*BRIEF*. Give again, exactly as written, each line of the material below starting at the line that contains "żkę z oryginalnej ceny wynoszącej 259,00 zl" and ending at the line that contains "Wibracje DUALSHOCK 4". Both ends count, and no other line does.

*DATA TO PROCESS*.
__________
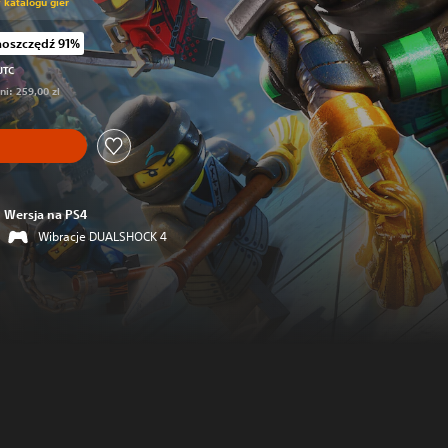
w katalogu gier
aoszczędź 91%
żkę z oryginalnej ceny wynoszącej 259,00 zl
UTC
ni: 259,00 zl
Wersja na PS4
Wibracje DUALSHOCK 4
__________
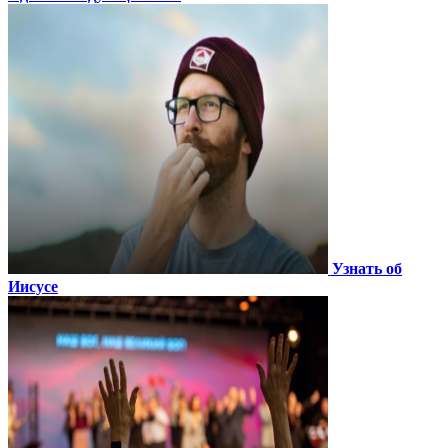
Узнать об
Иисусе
__________
*RESULT OF THIS TASK*.
żkę z oryginalnej ceny wynoszącej 259,00 zl
UTC
ni: 259,00 zl
Wersja na PS4
Wibracje DUALSHOCK 4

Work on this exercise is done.